Utilizam-se para isso meios físicos e atividades de forma a:
- Proteger o desenvolvimento cicatricial e controlar a exacerbação da inflamação (repouso, gelo, compressão e elevação);
- Minimizar a atrofia muscular e a dor (normalmente são utilizados movimentos ativos na amplitude inicial e média do movimento (de flexão do joelho e da anca), mobilização específica dos tecidos moles, e exercícios isométricos ou concêntricos fáceis).
Fase Intermédia
Pretende-se essencialmente evitar a formação de fibrose tecidular e devolver o controlo neuromuscular.
Para isso promove-se:
- Aumento da intensidade dos exercícios de força muscular em amplitudes de movimento maior;
- Treino de resistência muscular na sua atividade excêntrica;
- Aumento da flexibilidade;
- Treino de agilidade;
- Treino de estabilidade lombopélvica;
- Treino de corrida progressivo.
Retorno à atividade desportiva
O retorno à atividade desportiva está dependente dos seguintes critérios (podem variar de acordo com o protocolo utilizado, a atividade desportiva e a exigência do gesto técnico):
- Flexibilidade idêntica ao do lado contralateral e sem dor;
- Capacidade para realizar movimentos da atividade desportiva sem dor, nem sensação de rigidez;
- Capacidade para realizar quatro contrações máximas consecutivas, sem dor, no teste de flexão do joelho;
- Força muscular, avaliada através de exame isociético (se possível), com valor entre 90-95% comparada com o lado contralateral; e ralação de força IT e Q entre 50-60%.
Tratamento cirúrgico
O tratamento cirúrgico raramente é considerado, mas existem situações muito específicas em que a cirurgia pode ser indicada. São o caso da rutura completa (grau III) de um músculo com poucos ou nenhum músculo agonista; na lesão de grau II em que houve rutura de mais de metade do músculo ou se houver um grande hematoma intramuscular; e no caso das avulsões proximais, tendo em conta se a avulsão foi de um ou mais tendões e qual o nível de retração.
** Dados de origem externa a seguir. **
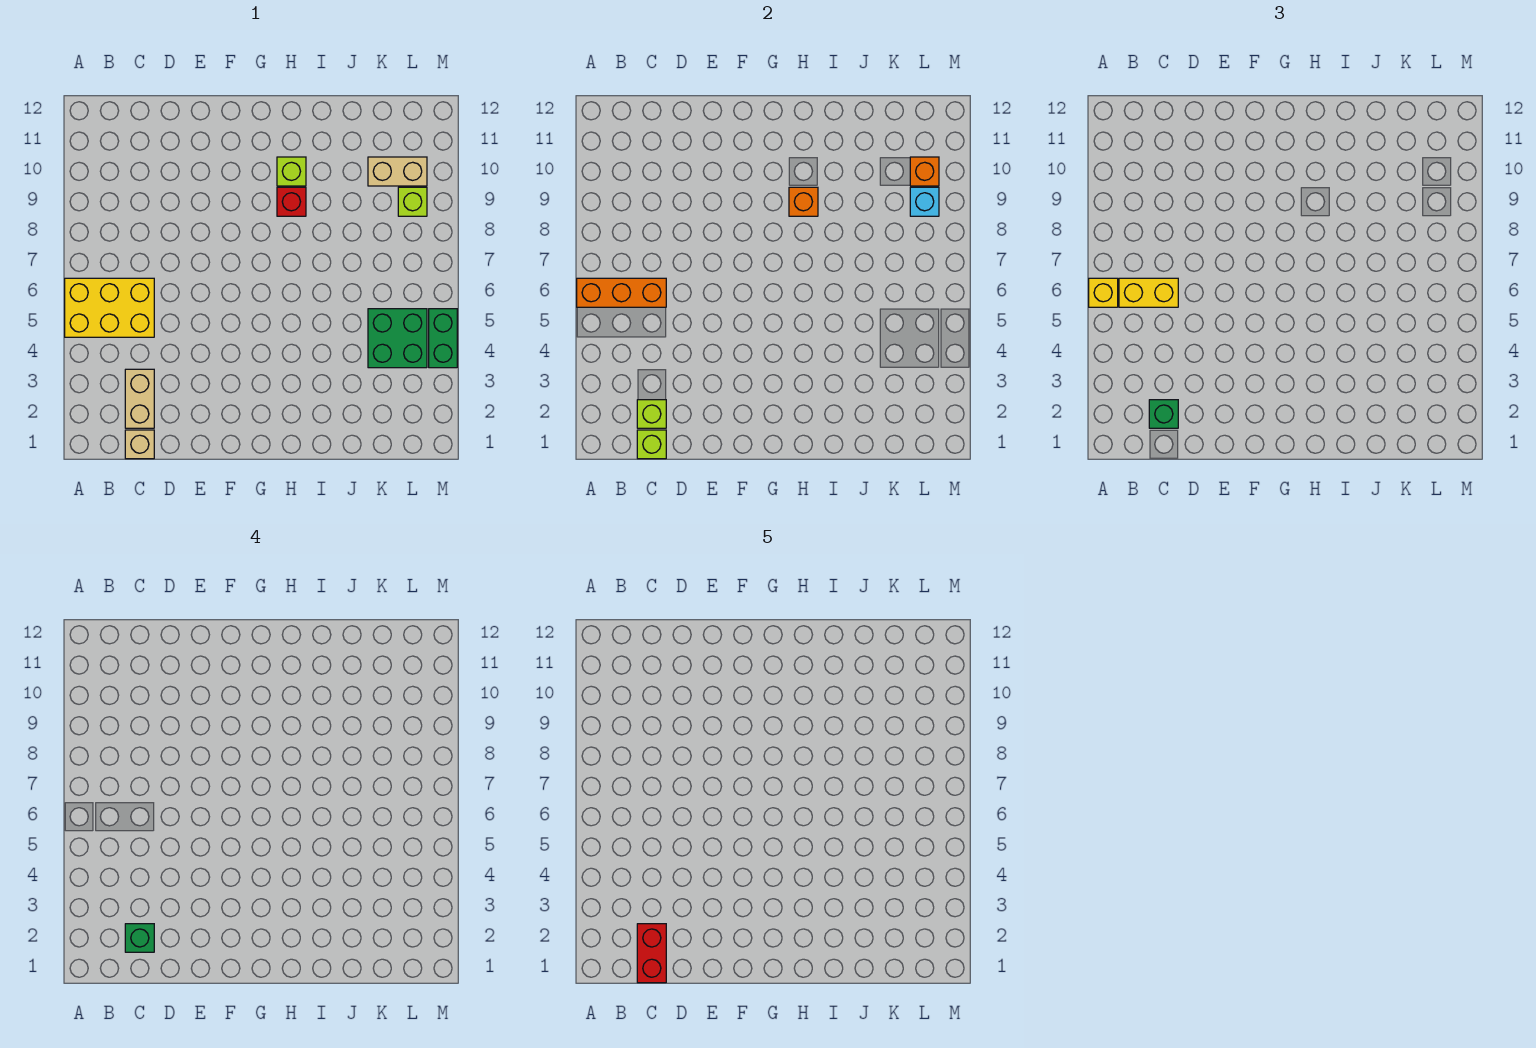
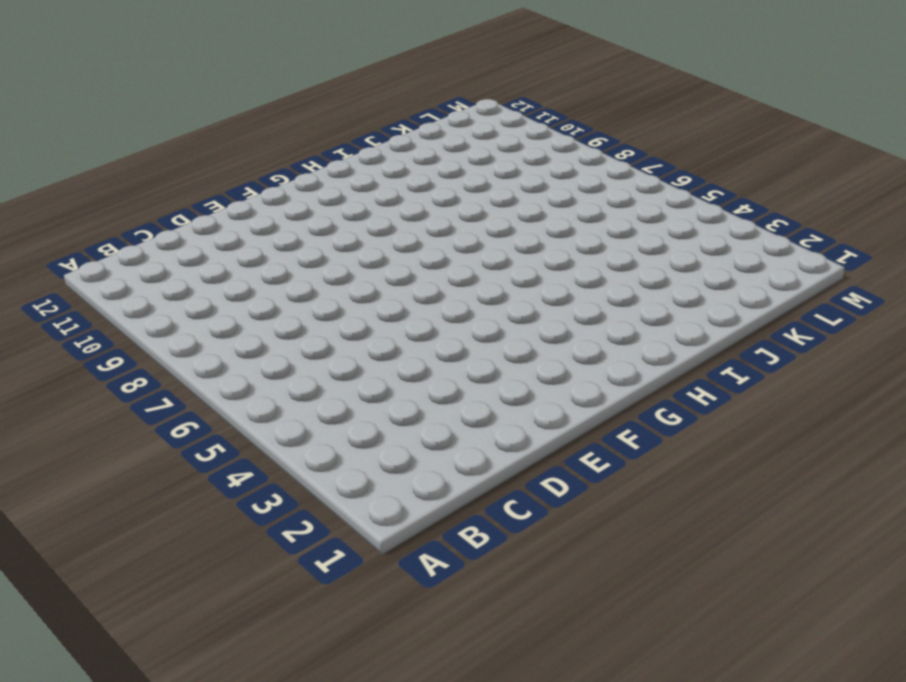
none -> yellow 2x3 brick [65,278,154,337]
none -> tan 1x1 brick [125,430,154,459]
none -> tan 1x2 brick [125,369,154,428]

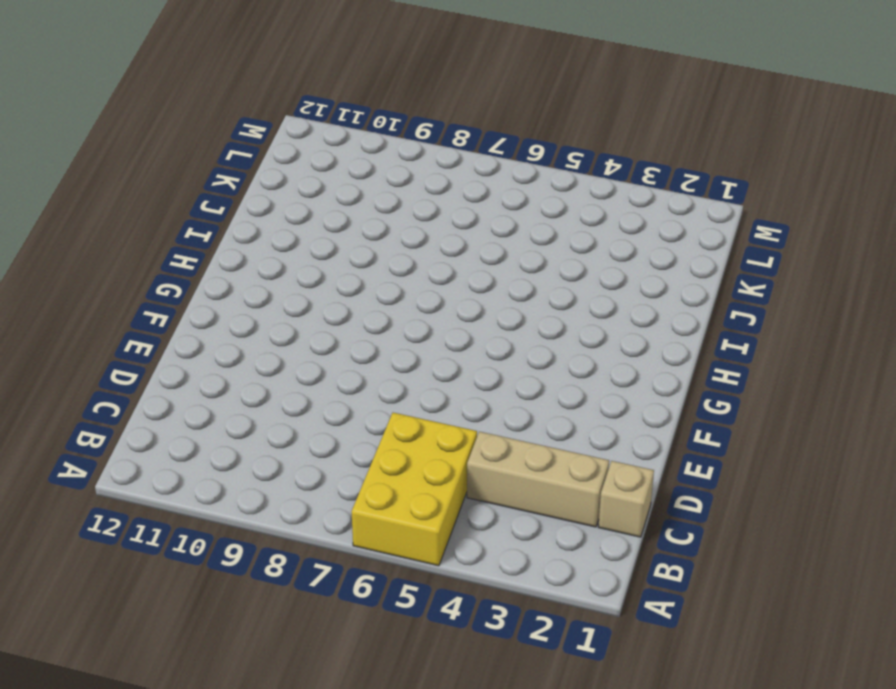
tan 1x3 brick [467,432,609,527] -> tan 1x2 brick [125,369,154,428]
none -> red 1x1 brick [277,187,306,216]
none -> lime 1x1 brick [277,157,306,186]
none -> green 2x2 brick [368,309,427,368]

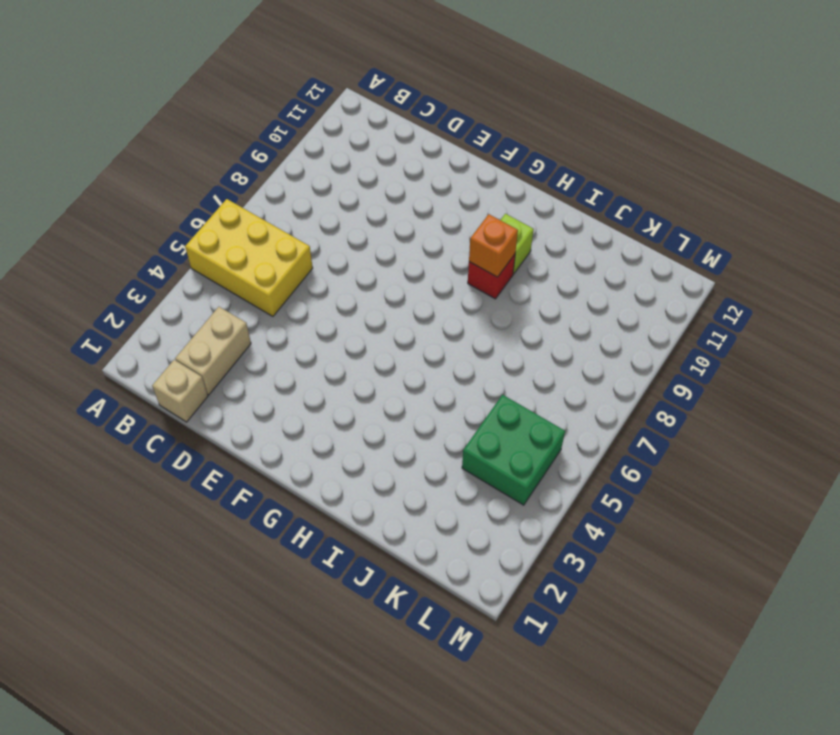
none -> tan 1x2 brick [368,157,427,186]
none -> lime 1x1 brick [398,187,427,216]
none -> green 1x2 brick [429,309,457,368]

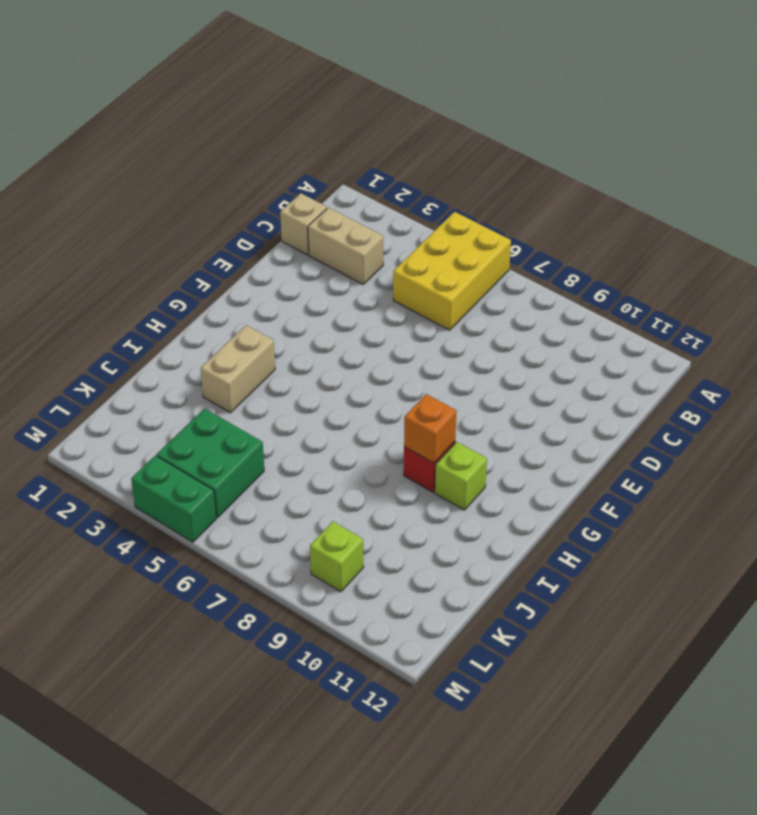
tan 1x2 brick [201,325,275,413] -> tan 1x2 brick moved to [368,157,427,186]
none -> orange 1x3 brick [577,278,666,307]
none -> lime 1x1 brick [637,430,666,459]
none -> lime 1x1 brick [637,400,666,428]

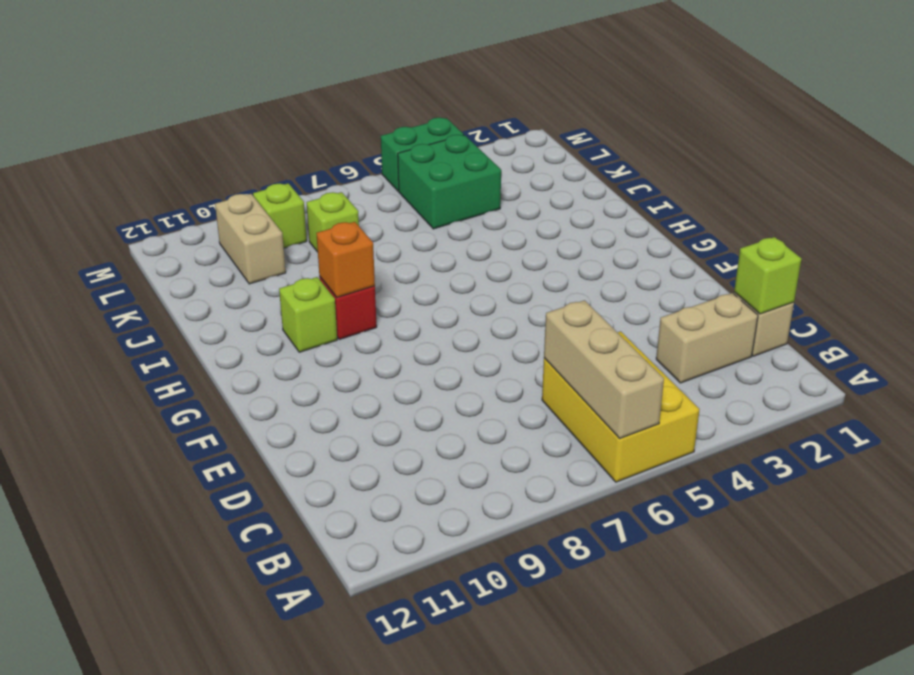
tan 1x3 brick [544,300,664,439] -> orange 1x3 brick [577,278,666,307]
lime 1x1 brick [306,192,359,252] -> lime 1x1 brick moved to [637,400,666,428]
none -> cyan 1x1 brick [910,187,939,216]
none -> orange 1x1 brick [910,157,939,186]
none -> yellow 1x1 brick [1089,278,1118,307]

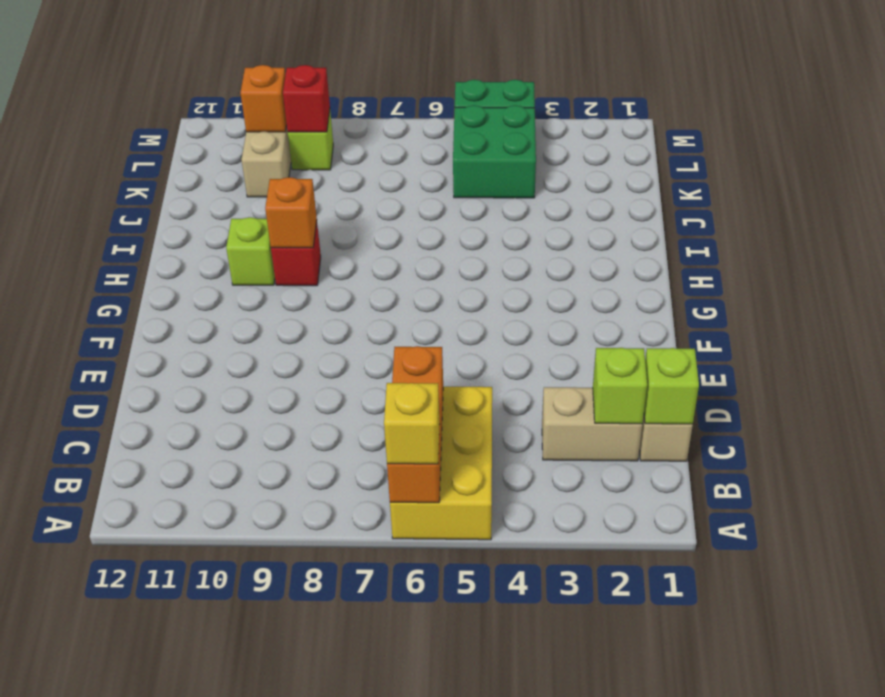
red 1x1 brick [283,65,330,132] -> cyan 1x1 brick [910,187,939,216]
none -> yellow 1x2 brick [1119,278,1178,307]
none -> green 1x1 brick [1149,400,1178,428]
none -> green 1x1 brick [125,924,154,952]

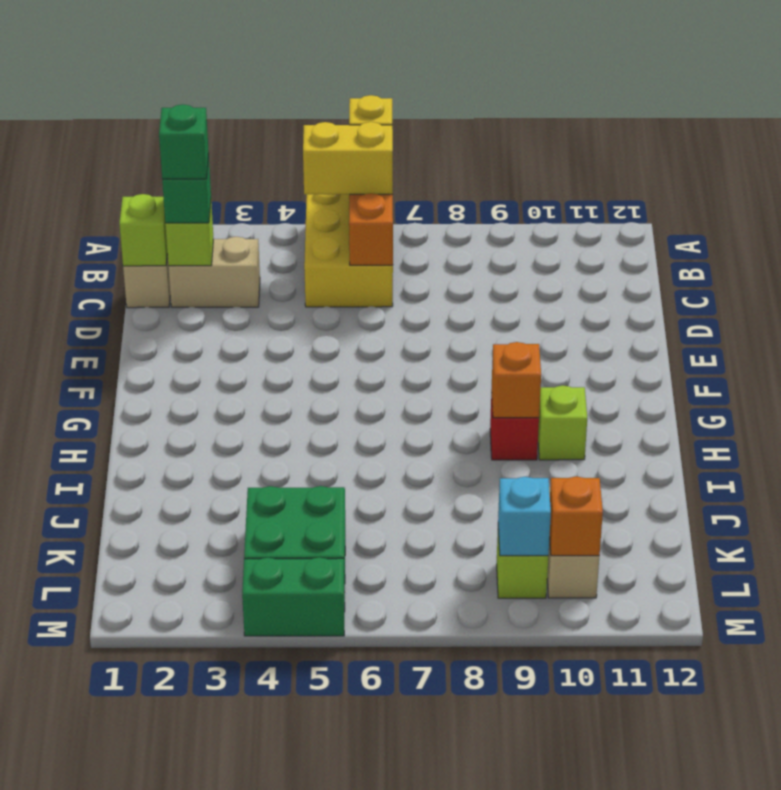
yellow 1x2 brick [303,122,393,194] -> yellow 1x2 brick turned to [1119,278,1178,307]
none -> red 1x2 brick [637,924,666,983]

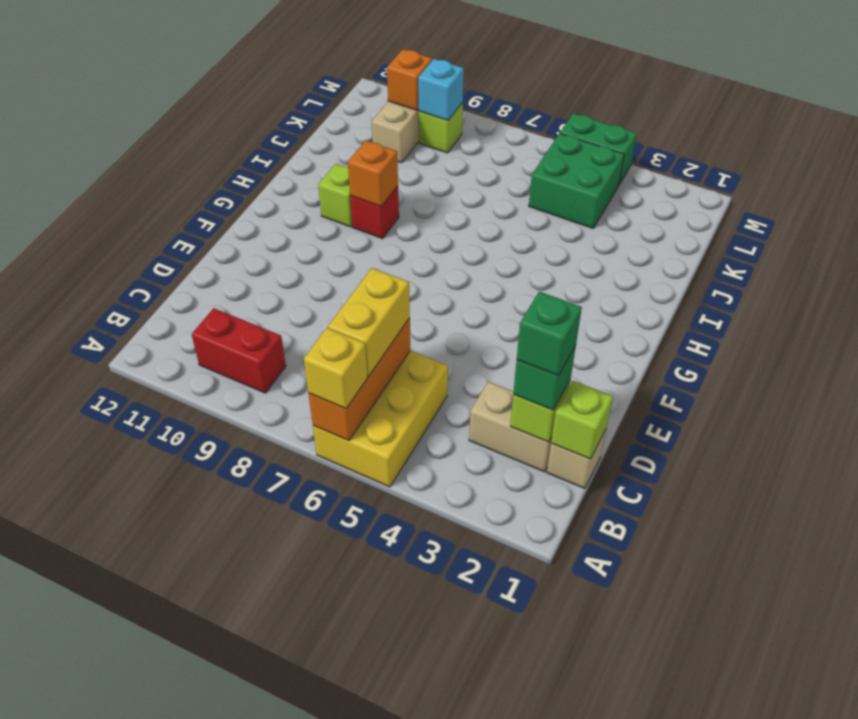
red 1x2 brick [192,308,286,393] -> red 1x2 brick moved to [637,924,666,983]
Há ainda autores que defendem que a cirurgia deve ser considerada quando o paciente tem queixas de dor crónica (duração ˃ 4-6 meses) devido a uma lesão muscular prévia, e se a dor for acompanhada por um elevado défice de extensão.
Prevenção
Tendo em conta a elevada incidência deste tipo de lesões nos atletas, bem como as complicações e tempo de recuperação daí resultantes, muitos autores têm atribuído uma maior importância na identificação dos seus fatores de risco, bem como no desenvolvimento de programas de prevenção.
Vários estudos examinaram métodos de intervenção visando os principais fatores de risco para lesões dos IT: força dos isquiotibiais, flexibilidade e historial de lesões anteriores.
A melhor evidência para a prevenção está, no entanto, nos programas de fortalecimento os IT, particularmente na força excêntrica, uma vez que já se verificou que a maoria das lesões dos IT ocorre durante acções musculares excêntricas, quando a atividade muscular é mais elevada.